She sat and stared out over God knew how many counties and then pulled the phone from the dash and called Bliss.
‘Let me call you back,’ Bliss said.
‘I can’t wait for—’
‘Five minutes.’
She couldn’t go anywhere because you couldn’t rely on a parking place or a signal after leaving the Bluff.
Tamsin? Was this some appalling coincidence? How often did police officers just disappear? Why this one? Why now? The dizzying views before her were across the lower hills of Radnorshire, Herefordshire, Shropshire. She looked over her shoulder, to where the soiled sky lay like a gloved hand on a long thigh of naked mountain. A helicopter in the distance.
The phone chimed.
‘Where are you?’ Bliss said.
Meaning was she on her own?
‘Hay Bluff.
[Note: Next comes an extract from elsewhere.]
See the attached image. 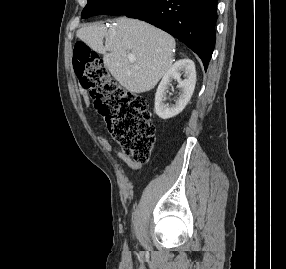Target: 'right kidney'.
<instances>
[{"label":"right kidney","instance_id":"obj_1","mask_svg":"<svg viewBox=\"0 0 286 269\" xmlns=\"http://www.w3.org/2000/svg\"><path fill=\"white\" fill-rule=\"evenodd\" d=\"M184 74L185 79H181ZM177 80L181 88L180 97L171 107L165 104L166 91L172 80ZM196 84V70L194 62L190 59H182L174 63L162 78L155 95V112L162 119H169L186 107L193 95Z\"/></svg>","mask_w":286,"mask_h":269}]
</instances>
I said last night that I’m supposed to be meeting Huw Owen. Have you—?
‘No,’ Bliss said. ‘Nothing. I was gonna call you… at some point.’
‘You think this…?’
‘Merrily, I don’t know, do I? It might be totally unconnected. We… they found her car a couple of hours ago, on the car park at Hay.’
‘Oh, hell… I passed it, wondered what was happening. Nobody saw—?’
‘Nobody saw anything. Nobody saw her getting out of the car, but it could’ve been in the middle of the night. And there’s a little gate at the bottom of the car park accessing an endless network of footpaths. Miles of them. Up into the mountains to where you are. Lorra ground to search.’
‘You have any idea why she might’ve… gone off somewhere?’
‘No. And then there’s the possibility, not so remote, that when the car got here it wasn’t Tamsin at the wheel.’
‘That sounds even worse.’
‘Yeh. That is worse. I can guess what Brent’s thinking. He’s thinking Tamsin, out of uniform, just another nice-looking girl, only this one’s going to places where nice girls don’t go on their own. And maybe some creep chats her up or just spots her somewhere quiet and goes for it.’
‘It’s not impossible, is it?’
‘No.’
‘She’s just a kid,’ Merrily said.
‘She’s a serving police officer.’
‘That’s what you keep telling yourself.’
‘Yeh.’
‘In between wondering how Tamsin being missing could possibly be connected with the drowning of an old wizard.’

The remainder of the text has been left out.